Amerikan New York Times gazetesinde yayımlanan ve Science dergisindeki bir araştırmaya dayandırılan çalışma, İstanbul’da şiddetli bir deprem olasılığına dikkat çekerek kamuoyunda endişe yarattı.
Amerikan New York Times gazetesinde yayımlanan ve Science dergisindeki bir araştırmaya dayandırılan çalışma, İstanbul’da şiddetli bir deprem olasılığına dikkat çekerek kamuoyunda endişe yarattı. Araştırmanın gündeme gelmesinin ardından deprem uzmanlarından peş peşe değerlendirmeler gelmeye başladı.
Bu kapsamda deprem uzmanı Prof. Dr. Osman Bektaş’ın sosyal medya üzerinden yaptığı açıklama, kısa sürede geniş yankı uyandırdı.
“İSTANBUL 7’DEN BÜYÜK BİR DEPREME HAZIR OLMALIDIR”
Prof. Dr. Osman Bektaş, İstanbul’un deprem gerçeğine karşı hazırlıklı olması gerektiğini belirterek, özellikle 7’den büyük depremler ihtimalinin göz ardı edilmemesi gerektiğini ifade etti.
Bektaş, Marmara Denizi’ndeki Ana Marmara Fayı’na ilişkin bilimsel verilerin zaman içinde değişen bir tablo ortaya koyduğunu vurguladı.
Bektaş, 23 Nisan’da meydana gelen depremin önemine işaret ederek, bu sarsıntının fayın davranışına dair önemli veriler sunduğunu belirtti. Uzman isme göre, yaşanan bu deprem çok parçalı kırılma modelini destekleyen nitelikte.
Prof. Dr. Osman Bektaş, açıklamasında şu ifadelere yer verdi:
“2004 yılından sonra Ana Marmara Fayı’nın davranışına ilişkin artan bilimsel veriler, ‘tek parçalı ve 7’den büyük deprem’ modelinin, ‘çok parçalı ve 7’den küçük depremler’ modeline evrilmesine neden olmuştur.”

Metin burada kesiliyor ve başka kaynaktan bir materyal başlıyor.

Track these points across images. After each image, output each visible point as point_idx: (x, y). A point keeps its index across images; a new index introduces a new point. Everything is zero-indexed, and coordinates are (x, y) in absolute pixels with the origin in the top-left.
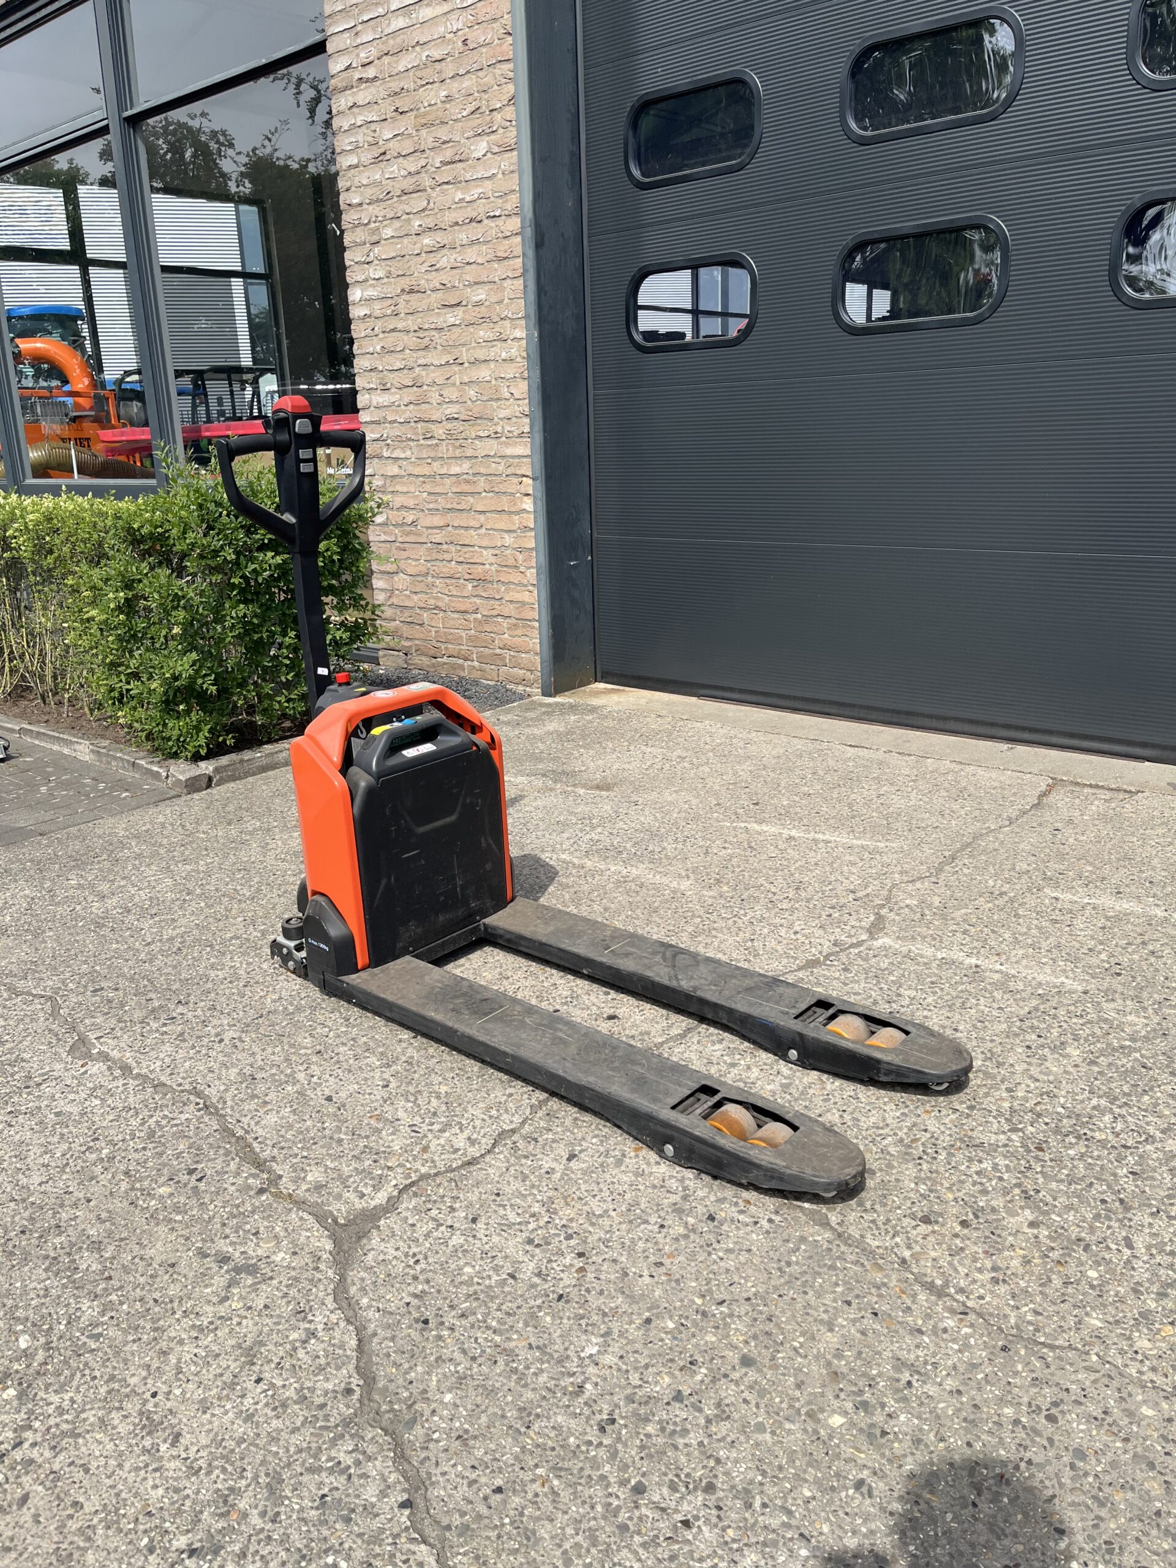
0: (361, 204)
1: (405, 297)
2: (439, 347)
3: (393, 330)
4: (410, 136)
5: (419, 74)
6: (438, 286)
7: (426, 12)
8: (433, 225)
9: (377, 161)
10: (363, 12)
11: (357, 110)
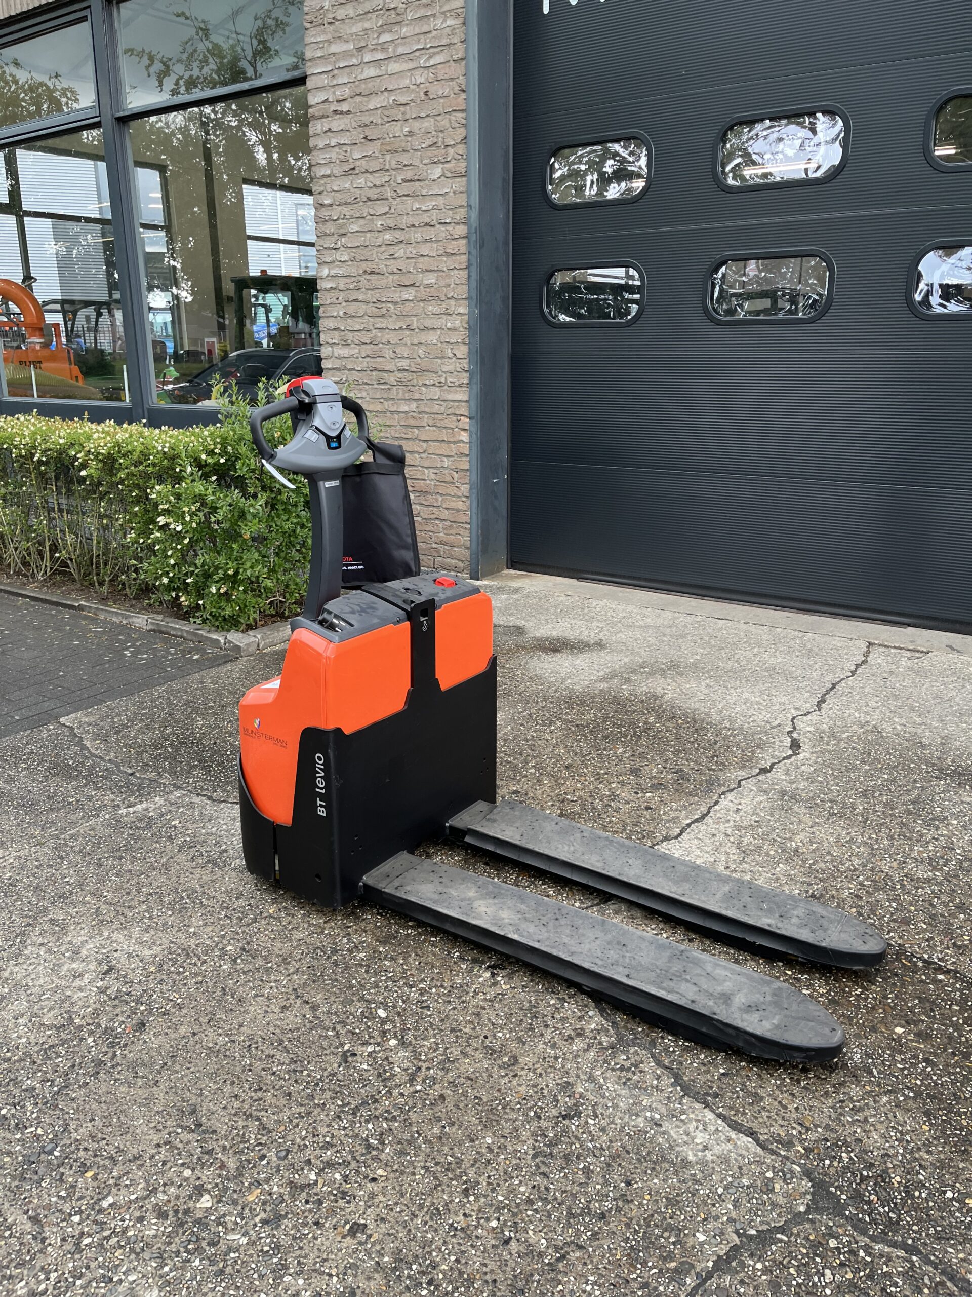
0: (331, 205)
1: (368, 277)
2: (394, 316)
3: (355, 301)
4: (377, 158)
5: (387, 113)
6: (395, 270)
7: (394, 67)
8: (392, 225)
9: (347, 173)
10: (338, 60)
11: (329, 134)
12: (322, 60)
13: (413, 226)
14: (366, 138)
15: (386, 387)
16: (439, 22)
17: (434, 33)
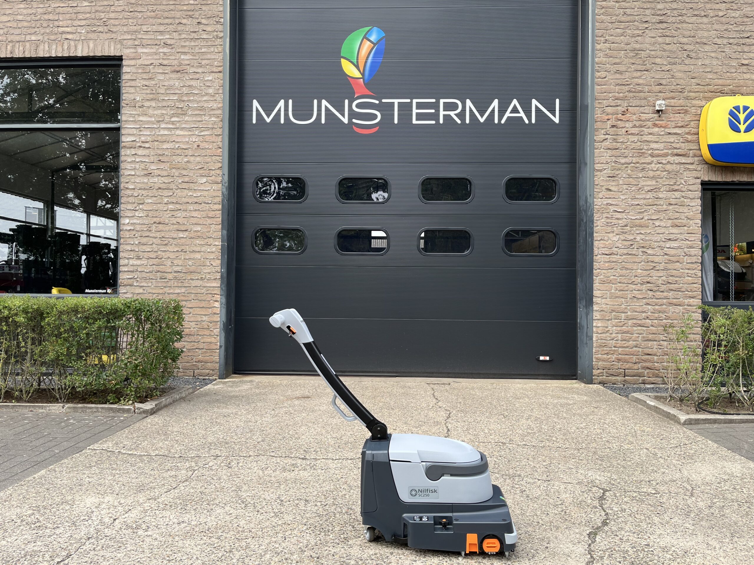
0: (134, 189)
1: (157, 225)
2: (173, 245)
3: (147, 236)
4: (166, 170)
5: (174, 151)
6: (175, 223)
7: (179, 132)
8: (175, 202)
9: (146, 175)
10: (145, 124)
11: (136, 156)
12: (133, 123)
13: (188, 203)
14: (160, 160)
15: (166, 280)
16: (207, 118)
17: (204, 122)
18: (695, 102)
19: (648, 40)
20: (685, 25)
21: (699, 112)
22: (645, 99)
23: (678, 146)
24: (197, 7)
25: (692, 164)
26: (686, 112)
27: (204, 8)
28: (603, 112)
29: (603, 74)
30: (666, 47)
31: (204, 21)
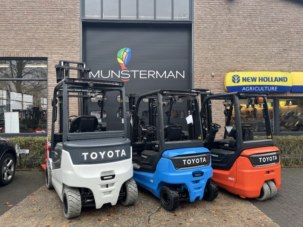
18: (223, 73)
19: (209, 54)
20: (220, 50)
21: (224, 76)
22: (209, 72)
23: (218, 86)
24: (72, 42)
25: (222, 92)
26: (221, 76)
27: (74, 43)
28: (197, 76)
29: (196, 65)
30: (215, 57)
31: (74, 47)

Deprem tahminlerine ilişkin belirsizliklere de dikkat çeken Bektaş, şu değerlendirmelerde bulundu:
“En doğru tahminler bile yüzde 60 doğruluğun üzerine çıkamaz. Bilimsel algoritmalar doğayı birebir yansıtamaz; deprem parametreleri zaman ve mekâna bağlı olarak değişir.”
Bektaş, İstanbul için en büyük sorunun yalnızca depremin olasılığı değil, olası can ve mal kaybı riski olduğunu vurguladı. Açıklamasında şu ifadeye yer verdi:
“İstanbul’un deprem riski, deprem tehlikesinden çok daha yüksektir.”
2025 DEPREMİ MODELLERİ DESTEKLEDİ
Uzman isim, 2025 yılında meydana gelen 6,2 büyüklüğündeki depremin ve ortaya çıkan sonuçların, Marmara’daki fay sisteminde çok parçalı kırılma modelini desteklediğini belirtti.